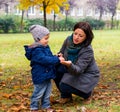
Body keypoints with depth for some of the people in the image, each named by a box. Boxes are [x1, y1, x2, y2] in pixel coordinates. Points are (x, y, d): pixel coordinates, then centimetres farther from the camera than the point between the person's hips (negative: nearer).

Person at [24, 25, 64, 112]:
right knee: (38, 93, 5)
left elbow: (50, 57, 18)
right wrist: (57, 59, -32)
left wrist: (56, 57, -2)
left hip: (47, 75, 9)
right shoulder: (36, 51, -24)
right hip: (40, 77, -9)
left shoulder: (45, 47, 8)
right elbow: (44, 59, -33)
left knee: (47, 92, 19)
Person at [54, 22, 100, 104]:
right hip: (73, 70, 6)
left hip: (87, 74, -6)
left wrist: (70, 65, -56)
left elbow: (78, 70, -35)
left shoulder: (87, 50, -30)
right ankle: (66, 96, 2)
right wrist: (59, 56, -22)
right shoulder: (69, 40, -14)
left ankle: (88, 93, 3)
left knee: (64, 85, -26)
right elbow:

------------

### [WHAT TO PRODUCE]
Every line from the one containing "right knee: (38, 93, 5)" through the end of the data must be repeated exactly, and no other line.

### [WRITTEN ANSWER]
right knee: (38, 93, 5)
left elbow: (50, 57, 18)
right wrist: (57, 59, -32)
left wrist: (56, 57, -2)
left hip: (47, 75, 9)
right shoulder: (36, 51, -24)
right hip: (40, 77, -9)
left shoulder: (45, 47, 8)
right elbow: (44, 59, -33)
left knee: (47, 92, 19)
Person at [54, 22, 100, 104]:
right hip: (73, 70, 6)
left hip: (87, 74, -6)
left wrist: (70, 65, -56)
left elbow: (78, 70, -35)
left shoulder: (87, 50, -30)
right ankle: (66, 96, 2)
right wrist: (59, 56, -22)
right shoulder: (69, 40, -14)
left ankle: (88, 93, 3)
left knee: (64, 85, -26)
right elbow:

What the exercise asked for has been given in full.